| EXERCISE INSTRUCTIONS |
Your answer must consist of the records below, reproduced exactly, with every picture removed.

| TASK INPUTS |
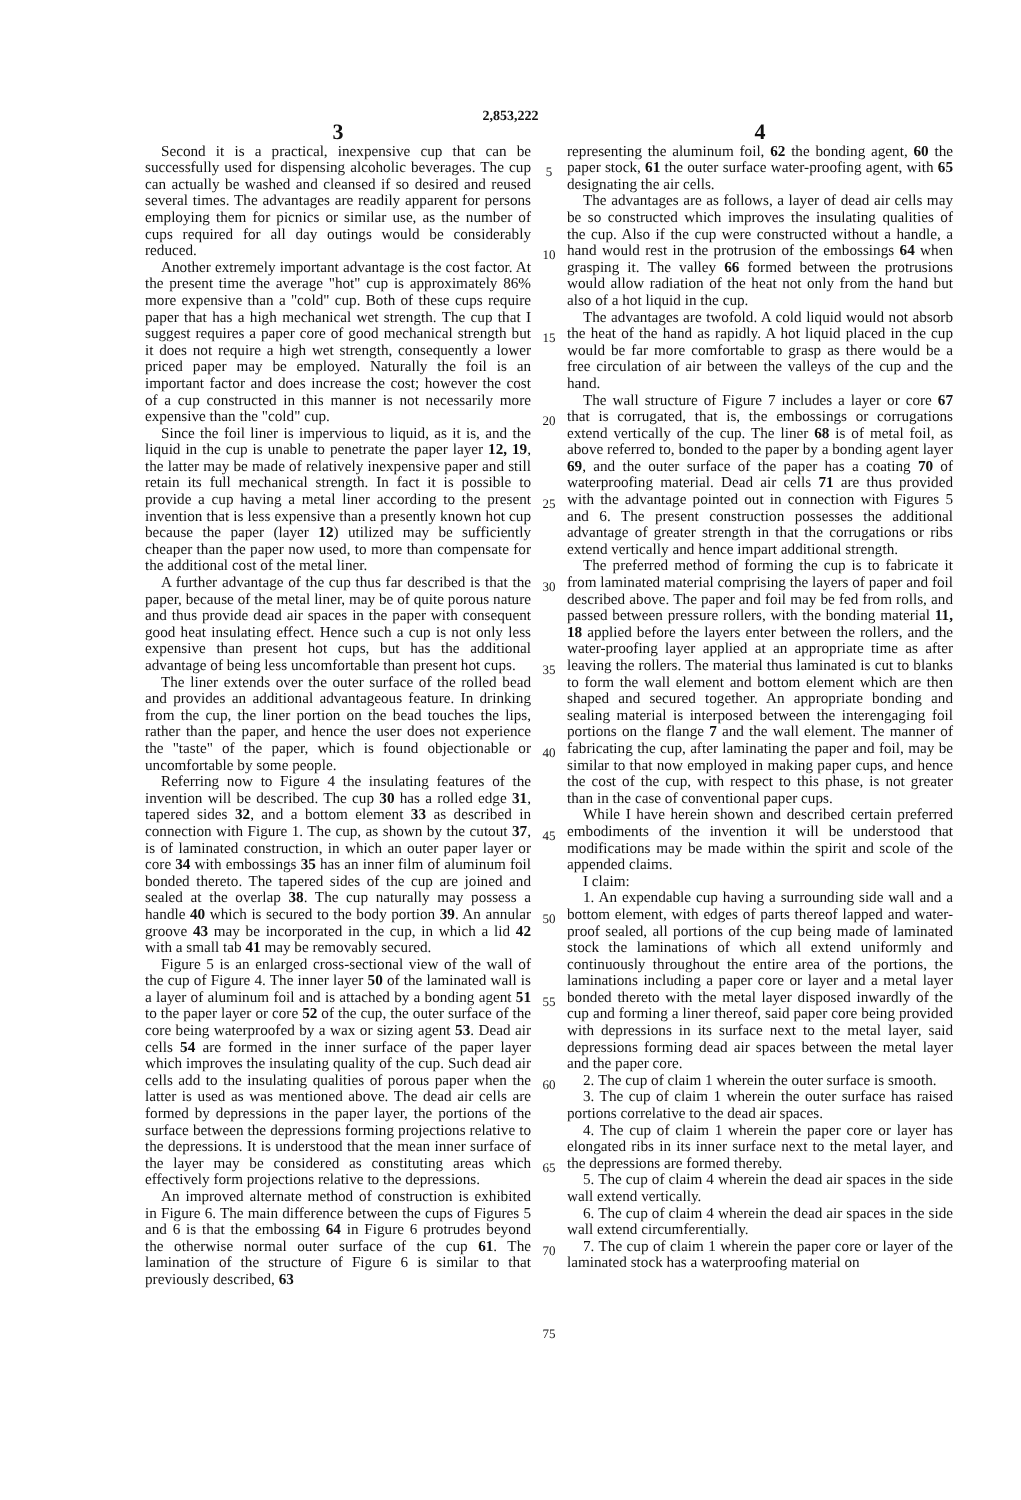2,853,222
3
Second it is a practical, inexpensive cup that can be successfully used for dispensing alcoholic beverages. The cup can actually be washed and cleansed if so desired and reused several times. The advantages are readily apparent for persons employing them for picnics or similar use, as the number of cups required for all day outings would be considerably reduced.
Another extremely important advantage is the cost factor. At the present time the average "hot" cup is approximately 86% more expensive than a "cold" cup. Both of these cups require paper that has a high mechanical wet strength. The cup that I suggest requires a paper core of good mechanical strength but it does not require a high wet strength, consequently a lower priced paper may be employed. Naturally the foil is an important factor and does increase the cost; however the cost of a cup constructed in this manner is not necessarily more expensive than the "cold" cup.
Since the foil liner is impervious to liquid, as it is, and the liquid in the cup is unable to penetrate the paper layer 12, 19, the latter may be made of relatively inexpensive paper and still retain its full mechanical strength. In fact it is possible to provide a cup having a metal liner according to the present invention that is less expensive than a presently known hot cup because the paper (layer 12) utilized may be sufficiently cheaper than the paper now used, to more than compensate for the additional cost of the metal liner.
A further advantage of the cup thus far described is that the paper, because of the metal liner, may be of quite porous nature and thus provide dead air spaces in the paper with consequent good heat insulating effect. Hence such a cup is not only less expensive than present hot cups, but has the additional advantage of being less uncomfortable than present hot cups.
The liner extends over the outer surface of the rolled bead and provides an additional advantageous feature. In drinking from the cup, the liner portion on the bead touches the lips, rather than the paper, and hence the user does not experience the "taste" of the paper, which is found objectionable or uncomfortable by some people.
Referring now to Figure 4 the insulating features of the invention will be described. The cup 30 has a rolled edge 31, tapered sides 32, and a bottom element 33 as described in connection with Figure 1. The cup, as shown by the cutout 37, is of laminated construction, in which an outer paper layer or core 34 with embossings 35 has an inner film of aluminum foil bonded thereto. The tapered sides of the cup are joined and sealed at the overlap 38. The cup naturally may possess a handle 40 which is secured to the body portion 39. An annular groove 43 may be incorporated in the cup, in which a lid 42 with a small tab 41 may be removably secured.
Figure 5 is an enlarged cross-sectional view of the wall of the cup of Figure 4. The inner layer 50 of the laminated wall is a layer of aluminum foil and is attached by a bonding agent 51 to the paper layer or core 52 of the cup, the outer surface of the core being waterproofed by a wax or sizing agent 53. Dead air cells 54 are formed in the inner surface of the paper layer which improves the insulating quality of the cup. Such dead air cells add to the insulating qualities of porous paper when the latter is used as was mentioned above. The dead air cells are formed by depressions in the paper layer, the portions of the surface between the depressions forming projections relative to the depressions. It is understood that the mean inner surface of the layer may be considered as constituting areas which effectively form projections relative to the depressions.
An improved alternate method of construction is exhibited in Figure 6. The main difference between the cups of Figures 5 and 6 is that the embossing 64 in Figure 6 protrudes beyond the otherwise normal outer surface of the cup 61. The lamination of the structure of Figure 6 is similar to that previously described, 63
5
10
15
20
25
30
35
40
45
50
55
60
65
70
75
4
representing the aluminum foil, 62 the bonding agent, 60 the paper stock, 61 the outer surface water-proofing agent, with 65 designating the air cells.
The advantages are as follows, a layer of dead air cells may be so constructed which improves the insulating qualities of the cup. Also if the cup were constructed without a handle, a hand would rest in the protrusion of the embossings 64 when grasping it. The valley 66 formed between the protrusions would allow radiation of the heat not only from the hand but also of a hot liquid in the cup.
The advantages are twofold. A cold liquid would not absorb the heat of the hand as rapidly. A hot liquid placed in the cup would be far more comfortable to grasp as there would be a free circulation of air between the valleys of the cup and the hand.
The wall structure of Figure 7 includes a layer or core 67 that is corrugated, that is, the embossings or corrugations extend vertically of the cup. The liner 68 is of metal foil, as above referred to, bonded to the paper by a bonding agent layer 69, and the outer surface of the paper has a coating 70 of waterproofing material. Dead air cells 71 are thus provided with the advantage pointed out in connection with Figures 5 and 6. The present construction possesses the additional advantage of greater strength in that the corrugations or ribs extend vertically and hence impart additional strength.
The preferred method of forming the cup is to fabricate it from laminated material comprising the layers of paper and foil described above. The paper and foil may be fed from rolls, and passed between pressure rollers, with the bonding material 11, 18 applied before the layers enter between the rollers, and the water-proofing layer applied at an appropriate time as after leaving the rollers. The material thus laminated is cut to blanks to form the wall element and bottom element which are then shaped and secured together. An appropriate bonding and sealing material is interposed between the interengaging foil portions on the flange 7 and the wall element. The manner of fabricating the cup, after laminating the paper and foil, may be similar to that now employed in making paper cups, and hence the cost of the cup, with respect to this phase, is not greater than in the case of conventional paper cups.
While I have herein shown and described certain preferred embodiments of the invention it will be understood that modifications may be made within the spirit and scole of the appended claims.
I claim:
1. An expendable cup having a surrounding side wall and a bottom element, with edges of parts thereof lapped and water-proof sealed, all portions of the cup being made of laminated stock the laminations of which all extend uniformly and continuously throughout the entire area of the portions, the laminations including a paper core or layer and a metal layer bonded thereto with the metal layer disposed inwardly of the cup and forming a liner thereof, said paper core being provided with depressions in its surface next to the metal layer, said depressions forming dead air spaces between the metal layer and the paper core.
2. The cup of claim 1 wherein the outer surface is smooth.
3. The cup of claim 1 wherein the outer surface has raised portions correlative to the dead air spaces.
4. The cup of claim 1 wherein the paper core or layer has elongated ribs in its inner surface next to the metal layer, and the depressions are formed thereby.
5. The cup of claim 4 wherein the dead air spaces in the side wall extend vertically.
6. The cup of claim 4 wherein the dead air spaces in the side wall extend circumferentially.
7. The cup of claim 1 wherein the paper core or layer of the laminated stock has a waterproofing material on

| REPLY TO THE EXERCISE |
2,853,222
3
Second it is a practical, inexpensive cup that can be successfully used for dispensing alcoholic beverages. The cup can actually be washed and cleansed if so desired and reused several times. The advantages are readily apparent for persons employing them for picnics or similar use, as the number of cups required for all day outings would be considerably reduced.
Another extremely important advantage is the cost factor. At the present time the average "hot" cup is approximately 86% more expensive than a "cold" cup. Both of these cups require paper that has a high mechanical wet strength. The cup that I suggest requires a paper core of good mechanical strength but it does not require a high wet strength, consequently a lower priced paper may be employed. Naturally the foil is an important factor and does increase the cost; however the cost of a cup constructed in this manner is not necessarily more expensive than the "cold" cup.
Since the foil liner is impervious to liquid, as it is, and the liquid in the cup is unable to penetrate the paper layer 12, 19, the latter may be made of relatively inexpensive paper and still retain its full mechanical strength. In fact it is possible to provide a cup having a metal liner according to the present invention that is less expensive than a presently known hot cup because the paper (layer 12) utilized may be sufficiently cheaper than the paper now used, to more than compensate for the additional cost of the metal liner.
A further advantage of the cup thus far described is that the paper, because of the metal liner, may be of quite porous nature and thus provide dead air spaces in the paper with consequent good heat insulating effect. Hence such a cup is not only less expensive than present hot cups, but has the additional advantage of being less uncomfortable than present hot cups.
The liner extends over the outer surface of the rolled bead and provides an additional advantageous feature. In drinking from the cup, the liner portion on the bead touches the lips, rather than the paper, and hence the user does not experience the "taste" of the paper, which is found objectionable or uncomfortable by some people.
Referring now to Figure 4 the insulating features of the invention will be described. The cup 30 has a rolled edge 31, tapered sides 32, and a bottom element 33 as described in connection with Figure 1. The cup, as shown by the cutout 37, is of laminated construction, in which an outer paper layer or core 34 with embossings 35 has an inner film of aluminum foil bonded thereto. The tapered sides of the cup are joined and sealed at the overlap 38. The cup naturally may possess a handle 40 which is secured to the body portion 39. An annular groove 43 may be incorporated in the cup, in which a lid 42 with a small tab 41 may be removably secured.
Figure 5 is an enlarged cross-sectional view of the wall of the cup of Figure 4. The inner layer 50 of the laminated wall is a layer of aluminum foil and is attached by a bonding agent 51 to the paper layer or core 52 of the cup, the outer surface of the core being waterproofed by a wax or sizing agent 53. Dead air cells 54 are formed in the inner surface of the paper layer which improves the insulating quality of the cup. Such dead air cells add to the insulating qualities of porous paper when the latter is used as was mentioned above. The dead air cells are formed by depressions in the paper layer, the portions of the surface between the depressions forming projections relative to the depressions. It is understood that the mean inner surface of the layer may be considered as constituting areas which effectively form projections relative to the depressions.
An improved alternate method of construction is exhibited in Figure 6. The main difference between the cups of Figures 5 and 6 is that the embossing 64 in Figure 6 protrudes beyond the otherwise normal outer surface of the cup 61. The lamination of the structure of Figure 6 is similar to that previously described, 63
5
10
15
20
25
30
35
40
45
50
55
60
65
70
75
4
representing the aluminum foil, 62 the bonding agent, 60 the paper stock, 61 the outer surface water-proofing agent, with 65 designating the air cells.
The advantages are as follows, a layer of dead air cells may be so constructed which improves the insulating qualities of the cup. Also if the cup were constructed without a handle, a hand would rest in the protrusion of the embossings 64 when grasping it. The valley 66 formed between the protrusions would allow radiation of the heat not only from the hand but also of a hot liquid in the cup.
The advantages are twofold. A cold liquid would not absorb the heat of the hand as rapidly. A hot liquid placed in the cup would be far more comfortable to grasp as there would be a free circulation of air between the valleys of the cup and the hand.
The wall structure of Figure 7 includes a layer or core 67 that is corrugated, that is, the embossings or corrugations extend vertically of the cup. The liner 68 is of metal foil, as above referred to, bonded to the paper by a bonding agent layer 69, and the outer surface of the paper has a coating 70 of waterproofing material. Dead air cells 71 are thus provided with the advantage pointed out in connection with Figures 5 and 6. The present construction possesses the additional advantage of greater strength in that the corrugations or ribs extend vertically and hence impart additional strength.
The preferred method of forming the cup is to fabricate it from laminated material comprising the layers of paper and foil described above. The paper and foil may be fed from rolls, and passed between pressure rollers, with the bonding material 11, 18 applied before the layers enter between the rollers, and the water-proofing layer applied at an appropriate time as after leaving the rollers. The material thus laminated is cut to blanks to form the wall element and bottom element which are then shaped and secured together. An appropriate bonding and sealing material is interposed between the interengaging foil portions on the flange 7 and the wall element. The manner of fabricating the cup, after laminating the paper and foil, may be similar to that now employed in making paper cups, and hence the cost of the cup, with respect to this phase, is not greater than in the case of conventional paper cups.
While I have herein shown and described certain preferred embodiments of the invention it will be understood that modifications may be made within the spirit and scole of the appended claims.
I claim:
1. An expendable cup having a surrounding side wall and a bottom element, with edges of parts thereof lapped and water-proof sealed, all portions of the cup being made of laminated stock the laminations of which all extend uniformly and continuously throughout the entire area of the portions, the laminations including a paper core or layer and a metal layer bonded thereto with the metal layer disposed inwardly of the cup and forming a liner thereof, said paper core being provided with depressions in its surface next to the metal layer, said depressions forming dead air spaces between the metal layer and the paper core.
2. The cup of claim 1 wherein the outer surface is smooth.
3. The cup of claim 1 wherein the outer surface has raised portions correlative to the dead air spaces.
4. The cup of claim 1 wherein the paper core or layer has elongated ribs in its inner surface next to the metal layer, and the depressions are formed thereby.
5. The cup of claim 4 wherein the dead air spaces in the side wall extend vertically.
6. The cup of claim 4 wherein the dead air spaces in the side wall extend circumferentially.
7. The cup of claim 1 wherein the paper core or layer of the laminated stock has a waterproofing material on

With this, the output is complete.